This creamy cornbread pudding is made from scratch requiring minimal effort and only a short amount of time to make. It’s a classic dish that never fades out of style and is perfect all year round.
Pardon me while I do my absolute best worst impression of a Voltaire drunk upon Senecan Cynicism, but this is what went through my mind as I prepared today’s recipe.
The idea of ‘slowing down’ is seemingly antithetical to modern life. We are constantly in pursuit of speed, of ‘more’ illusory activity, of ever greater quantities of ‘electronic circuses’ as we glut upon the ‘Bread of Likes,’ as if we were plugged into a dystopic ‘Roman Matrix,’ all whilst willingly starving upon a diet of chronically isolating ‘Social Media.’ Indeed, the whole of our digital existence seems founded irreparably upon the premise of racing towards cyber-nothingness. ‘Life Experiences’ have been replaced by vicarious living through staged ‘Social Stories,’ while ‘Social Grace’ or ‘Standing’ has become a competition for ‘smashed like buttons,’ all while we strive to accumulate ‘Friends’ we simply do not know as if they were trophies upon a digital shelf of meaningless electronic trinkets.
Indeed, in this world of screens, our glucose-fueled brains of grey matter attempt to race through wires at the speed of electric thought as the whole of modern existence descends into a bizarre vicariousness set to ‘The Speed of Nothingness.’

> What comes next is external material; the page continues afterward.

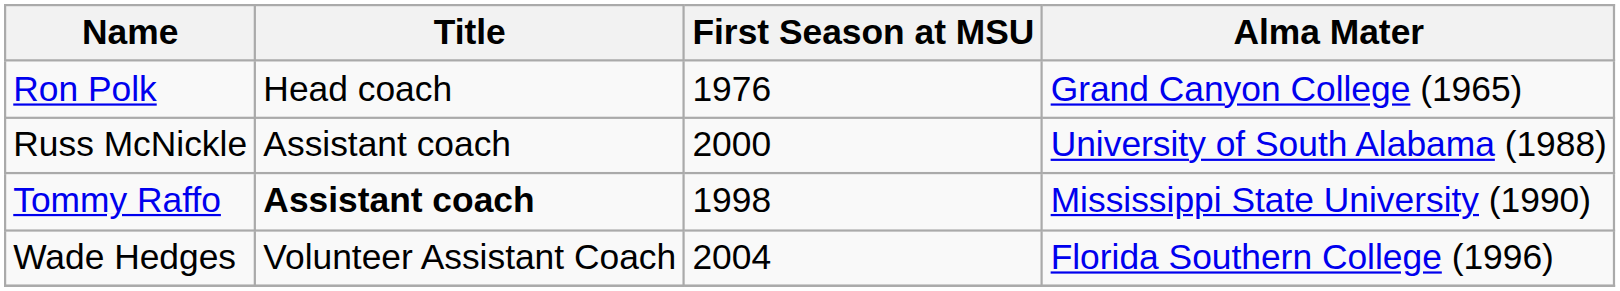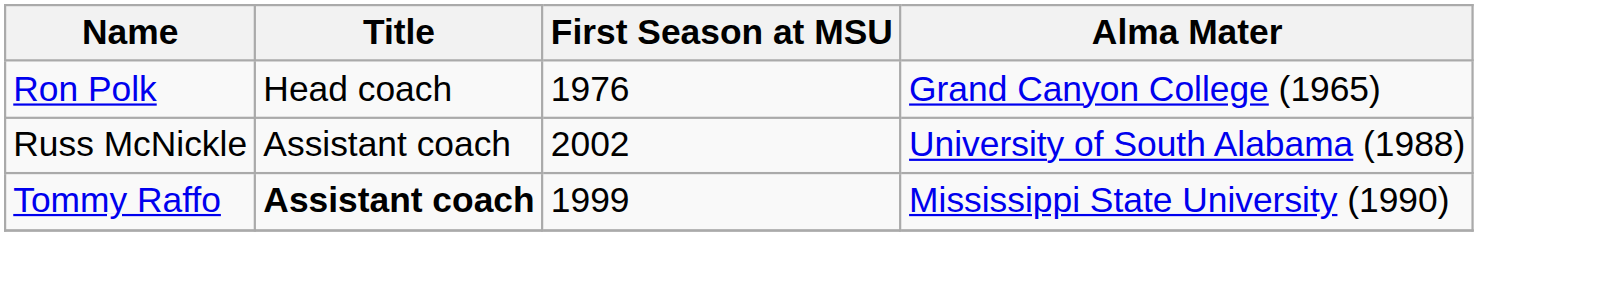Russ McNickle | First Season at MSU: 2000 -> 2002
Tommy Raffo | First Season at MSU: 1998 -> 1999
- row: Wade Hedges | Volunteer Assistant Coach | 2004 | Florida Southern College (1996)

And so, while I would like to implore my readers to try and ‘slow down,’ or to try and ‘disconnect,’ to do so is to deny the very nature of modern life. It is a near impossibility. And so, instead, I would invite you to merely ‘imagine’ slowing down, to imagine a life lived at the pace of ‘Flesh and Spirit,’ as opposed to what we have today.
Certain cuisines embody that ‘human pace,’ idyllic Greek beaches of sapphire water enjoyed over plates of mezes, Sunday dinners lingered about over quintessential Italian sauces, and those items that best embody ‘Southern Charm.’

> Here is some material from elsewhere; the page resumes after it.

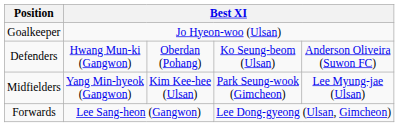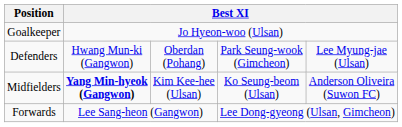Defenders | column 4: Ko Seung-beom (Ulsan) -> Park Seung-wook (Gimcheon)
Defenders | column 5: Anderson Oliveira (Suwon FC) -> Lee Myung-jae (Ulsan)
Midfielders | column 2: normal -> bold
Midfielders | column 4: Park Seung-wook (Gimcheon) -> Ko Seung-beom (Ulsan)
Midfielders | column 5: Lee Myung-jae (Ulsan) -> Anderson Oliveira (Suwon FC)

Our Cornbread Pudding is one of those items. It’s the sort of recipe that you want to ‘slow down’ with, whose hardy texture, ‘homey’ seasoning, an invitation to ‘soulful’ eating is nigh irresistible and undeniable.

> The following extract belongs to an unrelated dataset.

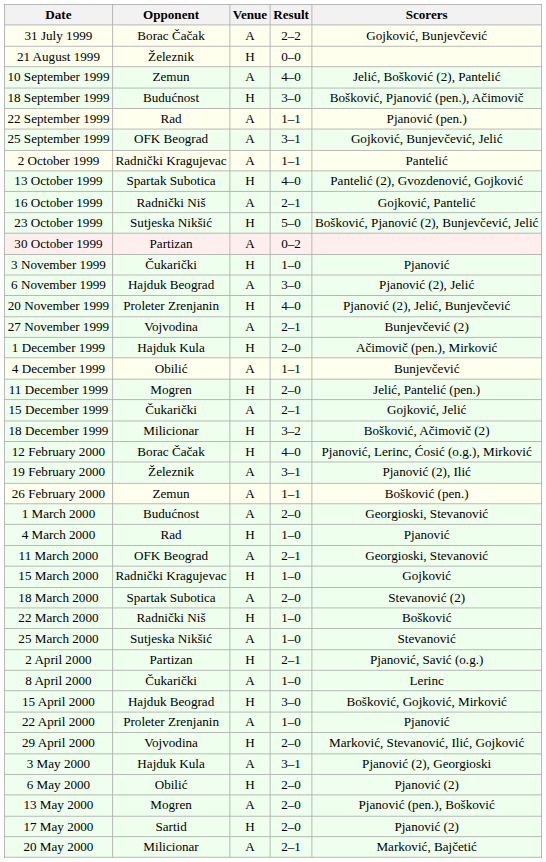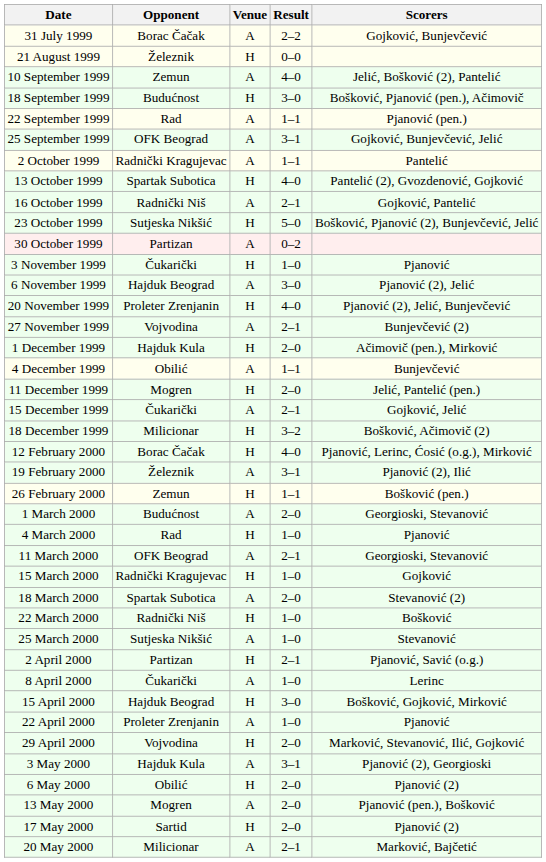26 February 2000 | Venue: A -> H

Today’s recipe is completely from scratch. No creamed corn with a year-long shelf life, unnatural additives, etc…you get the picture. We’re using fresh, locally grown corn, full-fat wholesome cream, a bit of sour cream as well for good measure, Parmesan cheese, homemade breadcrumbs, and a simple seasoning base. Sounds like a lot, but it’s a simple recipe, rich and full of that full flavor we all love. I baked mine in a skillet, then finished it off with a drizzle of honey before serving.
Living the Gourmet
10 minPrep Time
20 minCook Time
30 minTotal Time
5 based on 18 review(s)
- ½ loaf Italian bread, Baguette, or any day old loaf you have on hand will do
- Kosher Salt to taste
- Olive Oil
- 2 cups homemade breadcrumbs (see recipe above)
- ½ cup cornmeal
- 2 teaspoon baking powder
- Salt and Pepper to taste
- 1 teaspoon garlic powder
- ½ cup Parmesan cheese, grated
- 2 eggs
- 1 cup heavy cream
- ½ sour cream
- ½ onion
- 4 tablespoons butter
- 2 cups fresh corn
- Honey, for serving
- Preheat oven to 350 degrees F.
- Cube half a loaf of bread and lay out evenly on a baking sheet. Drizzle with olive oil and sprinkle with salt. Bake for about 8-10 minutes until the bread cubes are crispy and slightly golden.
- In a large bowl, whisk together cornmeal, baking powder, garlic powder, salt and pepper. Set aside.
- In the medium-sized cast iron pan, melt butter, and sweat the chopped onion. Turn the heat off and set aside.
- In another large bowl whisk eggs, cream and sour cream until well combined. Add the sauteed onion and cornmeal mix. Next fold in the toasted bread and the fresh corn.
- Return the mixture to the cast iron pan, making sure to butter the cast iron well beforehand.
- Bake for 20-25 minutes or until the it has set and is golden around the edges.
- Serve while warm with honey if desired.
Now, ‘slow down’ and enjoy with love, friends.